Crimea y Rusia se unen a la búlgara. Es difícil sacar otra lectura del referéndum celebrado el 16 de marzo, en el que, con una participación superior al 80% del electorado, un 96,6% de los votantes de la península optaron por escindirse de Ucrania y pasar a formar parte de Rusia. La cuestión ahora es si Vladimir Putin se contentará con la península o extenderá sus reivindicaciones territoriales hacia el este de Ucrania, o incluso a Moldavia.
Aunque el dominio ruso de Crimea es un hecho consumado, la legitimidad del referéndum deja que desear. Faltaban observadores internacionales y sobraban los 20.000 soldados sin identificar que ocupan la península. Tanto al gobierno de Kiev como el Mejlis tártaro exigieron boicotear de la consulta. Las propias preguntas estaban sesgadas, planteando una elección entre la unión con Rusia o el retorno a la Crimea casi independiente de 1992, pero no la autonomía que garantiza la actual Constitución ucraniana. Incluso la justificación de la secesión, apelando al precedente de Kosovo, hace agua: en el pasado, Rusia se opuso a su independencia de Serbia.
La Unión Europea y Estados Unidos han declarado la consulta ilegal e ilegítima. EE UU ha publicado una lista negra de oficiales ucranianos y rusos a los que les estará denegado el acceso al país, e impuesto las sanciones más duras desde el final de la guerra fría. Pero la posibilidad de que logren su propósito es mínima. Incluso los halcones de la política exterior estadounidense descartan una intervención militar, proponiendo aumentar la asistencia económica a una Ucrania al borde de la bancarrota. Pero este apoyo no es fácil de vender a un público americano cada vez menos intervencionista, ni a una Europa obsesionada con recortar el gasto público. Tampoco impedirá que Putin ocupe el este del país si se lo propone, y tanto las recientes protestas en Donetsk como las maniobras militares rusas auguran una posible escalada del conflicto.
El este de Ucrania no es el único posible punto de fricción. Si Rusia reafirma su influencia en el este de Europa, Moldavia podría convertirse en el siguiente dominó. El pequeño país, aplastado entre Rumania y Ucrania, se mantiene dividido desde el final de la guerra fría. El gobierno de Chisinau desea estrechar lazos con la UE, al tiempo que existe un movimiento a favor de la unión con Rumania. Pero al este del río Dniester, la república de Transnistria persiste como último baluarte de la Unión Soviética, ondeando la hoz y el martillo, vigilado por la KGB, y acogiendo a 1.500 soldados rusos. La minoría rusa en la región mantiene su autonomía cultivando lazos con Moscú. Transnistria es para Moldavia lo que Crimea para Ucrania u Osetia del sur para Georgia.

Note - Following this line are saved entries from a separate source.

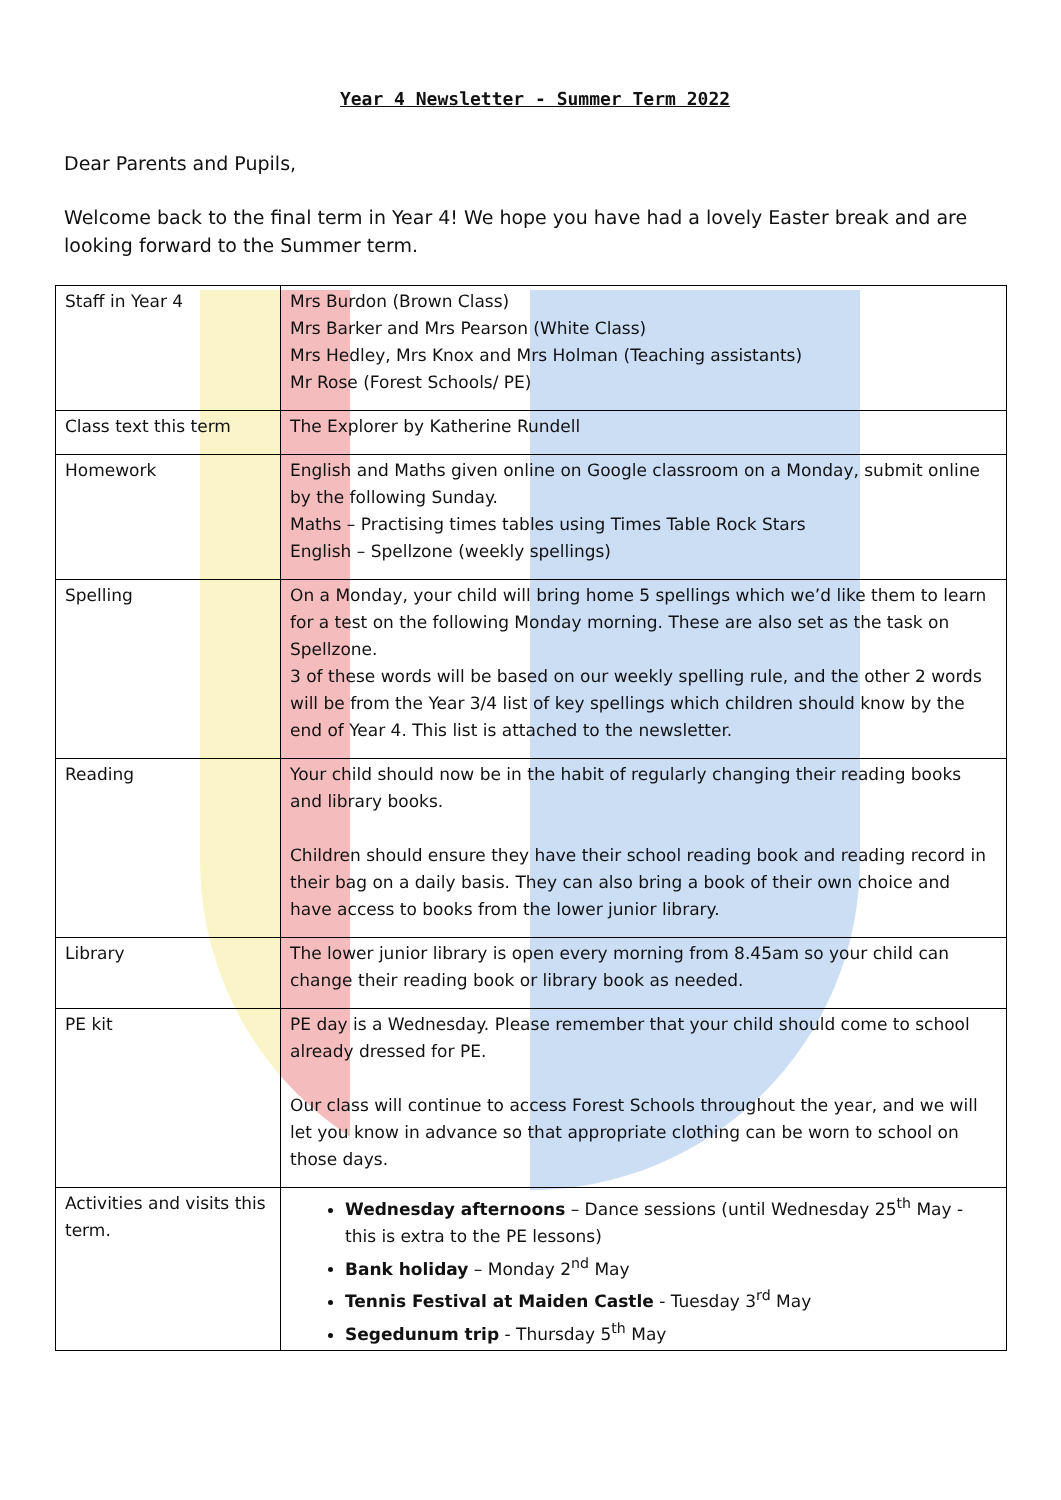Year 4 Newsletter - Summer Term 2022
Dear Parents and Pupils,
Welcome back to the final term in Year 4! We hope you have had a lovely Easter break and are looking forward to the Summer term.
| Staff in Year 4 | Mrs Burdon (Brown Class) Mrs Barker and Mrs Pearson (White Class) Mrs Hedley, Mrs Knox and Mrs Holman (Teaching assistants) Mr Rose (Forest Schools/ PE) |
| Class text this term | The Explorer by Katherine Rundell |
| Homework | English and Maths given online on Google classroom on a Monday, submit online by the following Sunday. Maths – Practising times tables using Times Table Rock Stars English – Spellzone (weekly spellings) |
| Spelling | On a Monday, your child will bring home 5 spellings which we’d like them to learn for a test on the following Monday morning. These are also set as the task on Spellzone. 3 of these words will be based on our weekly spelling rule, and the other 2 words will be from the Year 3/4 list of key spellings which children should know by the end of Year 4. This list is attached to the newsletter. |
| Reading | Your child should now be in the habit of regularly changing their reading books and library books. Children should ensure they have their school reading book and reading record in their bag on a daily basis. They can also bring a book of their own choice and have access to books from the lower junior library. |
| Library | The lower junior library is open every morning from 8.45am so your child can change their reading book or library book as needed. |
| PE kit | PE day is a Wednesday. Please remember that your child should come to school already dressed for PE. Our class will continue to access Forest Schools throughout the year, and we will let you know in advance so that appropriate clothing can be worn to school on those days. |
| Activities and visits this term. | Wednesday afternoons – Dance sessions (until Wednesday 25<sup>th</sup> May - this is extra to the PE lessons) Bank holiday – Monday 2<sup>nd</sup> May Tennis Festival at Maiden Castle - Tuesday 3<sup>rd</sup> May Segedunum trip - Thursday 5<sup>th</sup> May |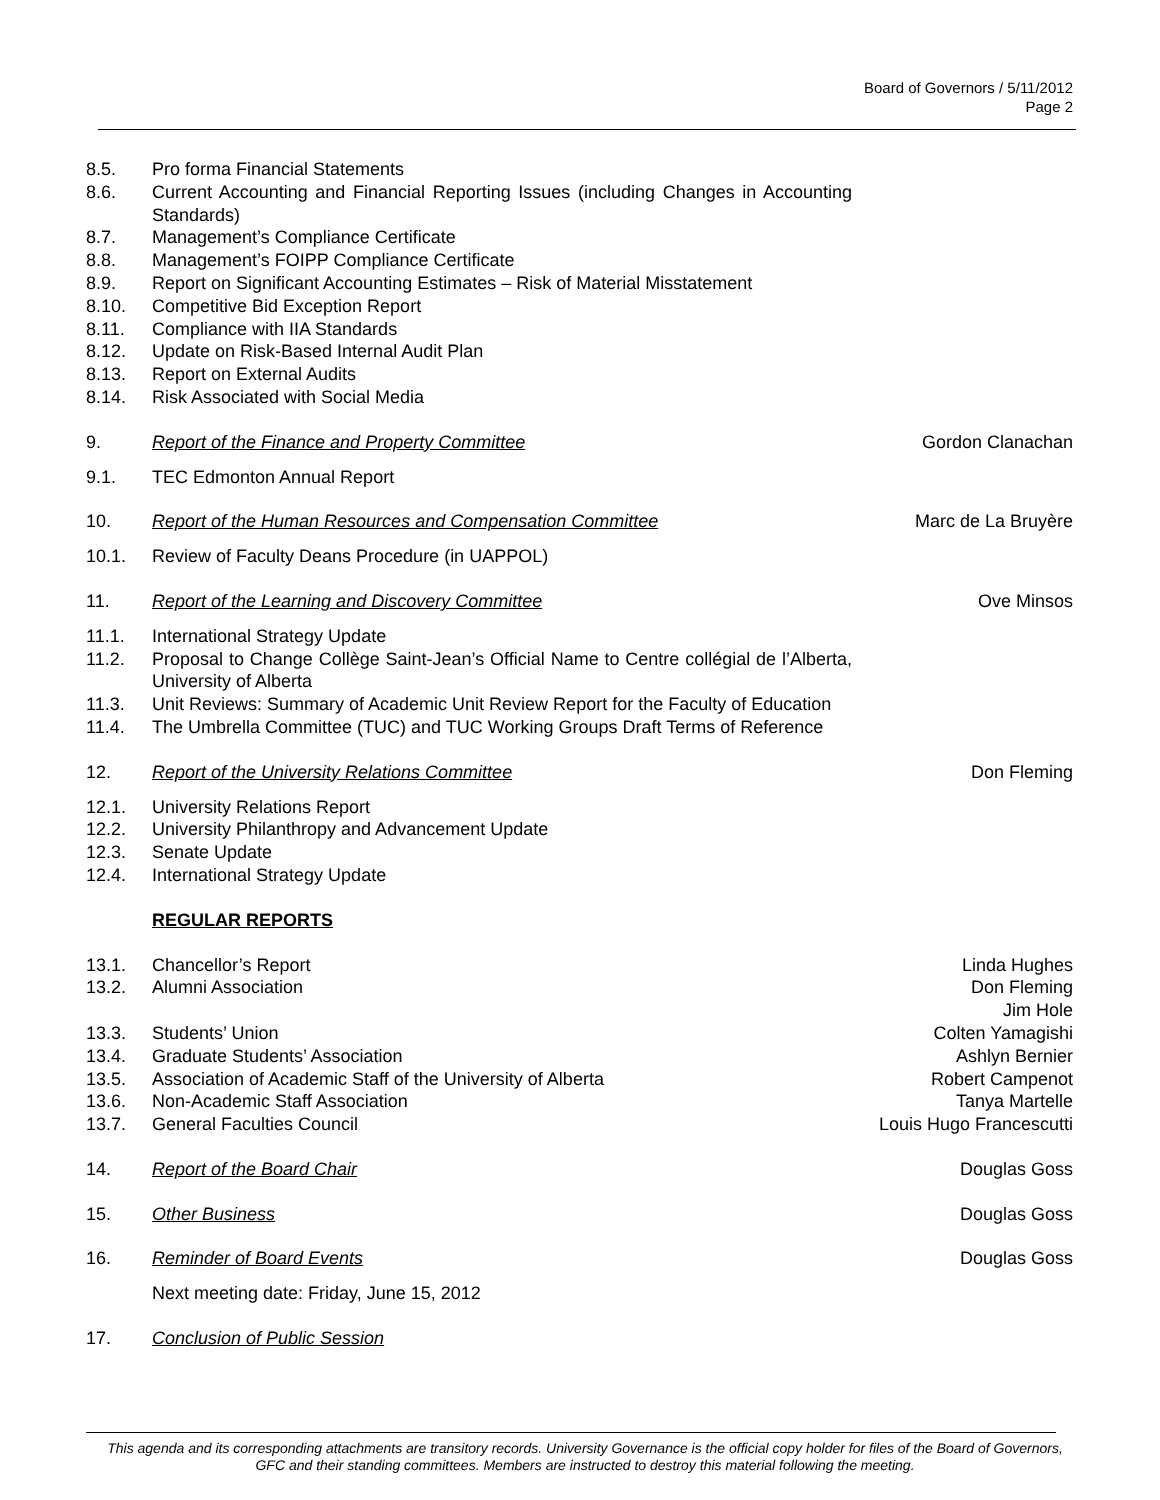Board of Governors / 5/11/2012
Page 2
8.5. Pro forma Financial Statements
8.6. Current Accounting and Financial Reporting Issues (including Changes in Accounting Standards)
8.7. Management’s Compliance Certificate
8.8. Management’s FOIPP Compliance Certificate
8.9. Report on Significant Accounting Estimates – Risk of Material Misstatement
8.10. Competitive Bid Exception Report
8.11. Compliance with IIA Standards
8.12. Update on Risk-Based Internal Audit Plan
8.13. Report on External Audits
8.14. Risk Associated with Social Media
9. Report of the Finance and Property Committee Gordon Clanachan
9.1. TEC Edmonton Annual Report
10. Report of the Human Resources and Compensation Committee Marc de La Bruyère
10.1. Review of Faculty Deans Procedure (in UAPPOL)
11. Report of the Learning and Discovery Committee Ove Minsos
11.1. International Strategy Update
11.2. Proposal to Change Collège Saint-Jean’s Official Name to Centre collégial de l’Alberta, University of Alberta
11.3. Unit Reviews: Summary of Academic Unit Review Report for the Faculty of Education
11.4. The Umbrella Committee (TUC) and TUC Working Groups Draft Terms of Reference
12. Report of the University Relations Committee Don Fleming
12.1. University Relations Report
12.2. University Philanthropy and Advancement Update
12.3. Senate Update
12.4. International Strategy Update
REGULAR REPORTS
13.1. Chancellor’s Report Linda Hughes
13.2. Alumni Association Don Fleming
Jim Hole
13.3. Students’ Union Colten Yamagishi
13.4. Graduate Students’ Association Ashlyn Bernier
13.5. Association of Academic Staff of the University of Alberta Robert Campenot
13.6. Non-Academic Staff Association Tanya Martelle
13.7. General Faculties Council Louis Hugo Francescutti
14. Report of the Board Chair Douglas Goss
15. Other Business Douglas Goss
16. Reminder of Board Events Douglas Goss
Next meeting date: Friday, June 15, 2012
17. Conclusion of Public Session
This agenda and its corresponding attachments are transitory records. University Governance is the official copy holder for files of the Board of Governors, GFC and their standing committees. Members are instructed to destroy this material following the meeting.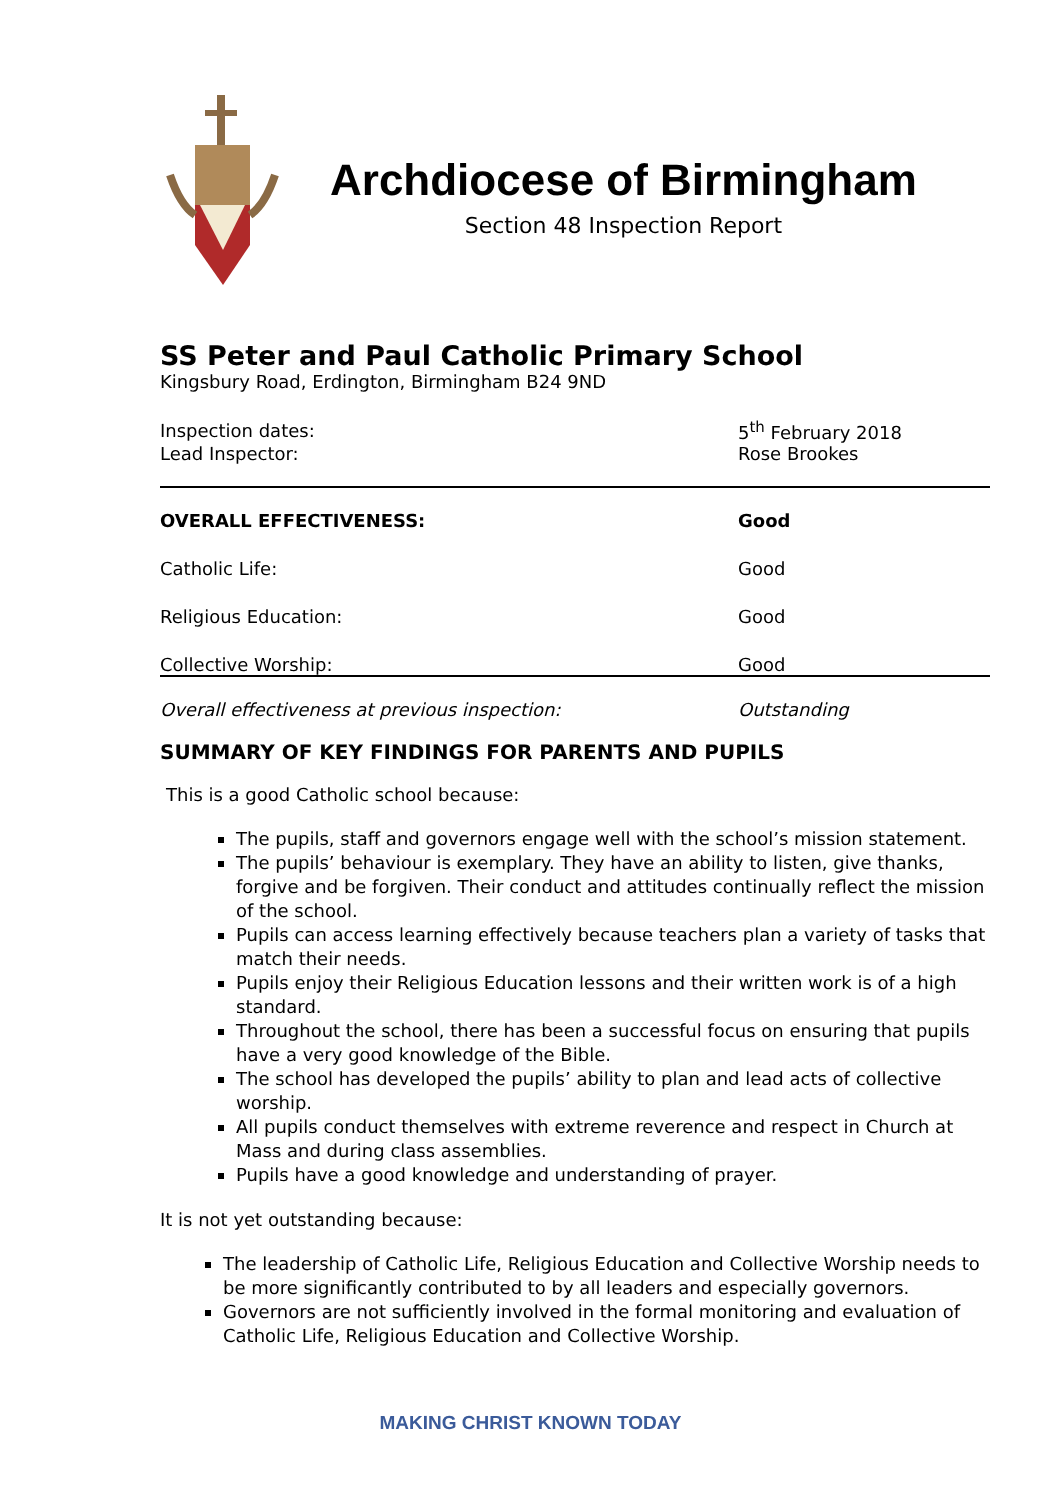Archdiocese of Birmingham
Section 48 Inspection Report
SS Peter and Paul Catholic Primary School
Kingsbury Road, Erdington, Birmingham B24 9ND
| Inspection dates: | 5<sup>th</sup> February 2018 |
| Lead Inspector: | Rose Brookes |
| OVERALL EFFECTIVENESS: | Good |
| Catholic Life: | Good |
| Religious Education: | Good |
| Collective Worship: | Good |
| Overall effectiveness at previous inspection: | Outstanding |
SUMMARY OF KEY FINDINGS FOR PARENTS AND PUPILS
This is a good Catholic school because:
The pupils, staff and governors engage well with the school’s mission statement.
The pupils’ behaviour is exemplary. They have an ability to listen, give thanks, forgive and be forgiven. Their conduct and attitudes continually reflect the mission of the school.
Pupils can access learning effectively because teachers plan a variety of tasks that match their needs.
Pupils enjoy their Religious Education lessons and their written work is of a high standard.
Throughout the school, there has been a successful focus on ensuring that pupils have a very good knowledge of the Bible.
The school has developed the pupils’ ability to plan and lead acts of collective worship.
All pupils conduct themselves with extreme reverence and respect in Church at Mass and during class assemblies.
Pupils have a good knowledge and understanding of prayer.
It is not yet outstanding because:
The leadership of Catholic Life, Religious Education and Collective Worship needs to be more significantly contributed to by all leaders and especially governors.
Governors are not sufficiently involved in the formal monitoring and evaluation of Catholic Life, Religious Education and Collective Worship.
MAKING CHRIST KNOWN TODAY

En Occidente cunde la alarma. Son legión los analistas que presentan a Putin como un cruce entre Stalin, Pedro el Grande y Hitler, volcado en recomponer el Imperio ruso con una política de minorías inspirada en la que empleó el Tercer Reich en Austria y Checoslovaquia. Aunque los paralelismos son inquietantes, es improbable que Rusia extienda sus ambiciones a países del antiguo Pacto de Varsovia integrados en la OTAN. La comparación con el nazismo supone invocar la ley de Goodwin y con ello arrojar todo rigor analítico por la borda.
El público ruso, a diferencia de los dirigentes occidentales, ve los movimientos de Putin como acciones defensivas. George Kennan observó en 1947 que Moscú tiene una inquietud perenne con sus fronteras, inmensas y con frecuencia hostiles. La historia de Rusia desde el colapso de la Unión Soviética es la de un país cercado a marchas forzadas por la OTAN, y Ucrania es la joya en la corona del antiguo Imperio ruso. Disputando su control a Bruselas, Putin es tanto un imperialista como un animal acorralado, reivindicando un área de influencia sin la cual Rusia perdería su estatus como potencia en Europa. Mal que le pese a Bruselas y Washington, ni siquiera la oposición rusa ha criticado la intervención militar.
No se trata de defender la invasión rusa, sino de contextualizarla. Consideraciones de este tipo no figuraban en los cálculos de la UE y EE UU cuando apoyaron sin reparos las protestas del Euromaidan. El resultado es una política exterior imprudente. Lo que sorprende en este episodio no es la brutalidad con que ha respondido Putin, sino la incompetencia de una diplomacia occidental que en ningún momento contempló esta posibilidad.